Will this hybrid work, and if it does, will the hybrids breed among each other?


----------



## benJii (Feb 17, 2005)

ain't happening dude

only central american cichilds will hybridize, most others will never, esp. a ca/sa cross


----------



## Jason_s (Jan 30, 2004)

Scott C said:


> I want to hybrid two not so closely related fish, the jack dempsey and green terror.
> 
> Will this hybrid work, and if it does, will the hybrids breed among each other?

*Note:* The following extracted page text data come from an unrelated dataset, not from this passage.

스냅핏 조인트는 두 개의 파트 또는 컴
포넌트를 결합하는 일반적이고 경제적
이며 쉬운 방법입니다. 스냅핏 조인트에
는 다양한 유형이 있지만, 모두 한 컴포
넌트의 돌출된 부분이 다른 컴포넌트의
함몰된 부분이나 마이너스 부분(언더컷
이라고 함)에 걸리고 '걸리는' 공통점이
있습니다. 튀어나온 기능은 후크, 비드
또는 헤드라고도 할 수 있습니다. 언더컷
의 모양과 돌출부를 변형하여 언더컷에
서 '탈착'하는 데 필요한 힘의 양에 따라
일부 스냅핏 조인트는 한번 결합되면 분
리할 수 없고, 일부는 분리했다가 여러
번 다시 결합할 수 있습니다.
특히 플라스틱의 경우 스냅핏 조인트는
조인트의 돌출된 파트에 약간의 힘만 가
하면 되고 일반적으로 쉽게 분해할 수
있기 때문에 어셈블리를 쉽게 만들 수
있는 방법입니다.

ever heard of the Manaconda? it is a festae (s/a) crossed with a jaguar (c/a). I've also seen pics of what were supposed to be festae x JD. now granted, I don't see a gt and jd crossing because they're not very closely related at all but it is possible for a c/a and s/a to cross. these types of crosses usually occur by accident in large community tanks rather than in actual breeding setups.


----------



## lemmywinks (Jan 25, 2004)

Tibs said:


> ain't happening dude
> 
> only central american cichilds will hybridize, most others will never, esp. a ca/sa cross


SA species will hybridize just as much as CA species. And yes, this cross can happen and yes, I have seen pictures of the cross. I dont really support crosses like this, but good luck.


----------



## The Predator (Sep 28, 2005)

lemmywinks said:


> ain't happening dude
> 
> only central american cichilds will hybridize, most others will never, esp. a ca/sa cross


SA species will hybridize just as much as CA species. And yes, this cross can happen and yes, I have seen pictures of the cross. I dont really support crosses like this, but good luck.
[/quote]

thanks. can you post some pics if possible? you dont need to.


----------



## Puff (Feb 14, 2005)

Tibs said:


> ain't happening dude
> 
> only central american cichilds will hybridize, most others will never, esp. a ca/sa cross


then please explain how my salvini and flowerhorn breed every 3 weeks??lol

as for the JDxGT
it COULD happen, but most likely wont. i havent seen it happen yet, and ppl have obvioulsy kept the two together before. i think if it was gonna happen, it would have somewhere by now.

just for the record, my salvini and FH bred again last night. lots of eggs. so i stole some and moved them into a seperate area, so the damned dad doesnt eat them. i got about 35 eggs in a very well vented convalescent home. im hoping for wrigglers in 3 days.


----------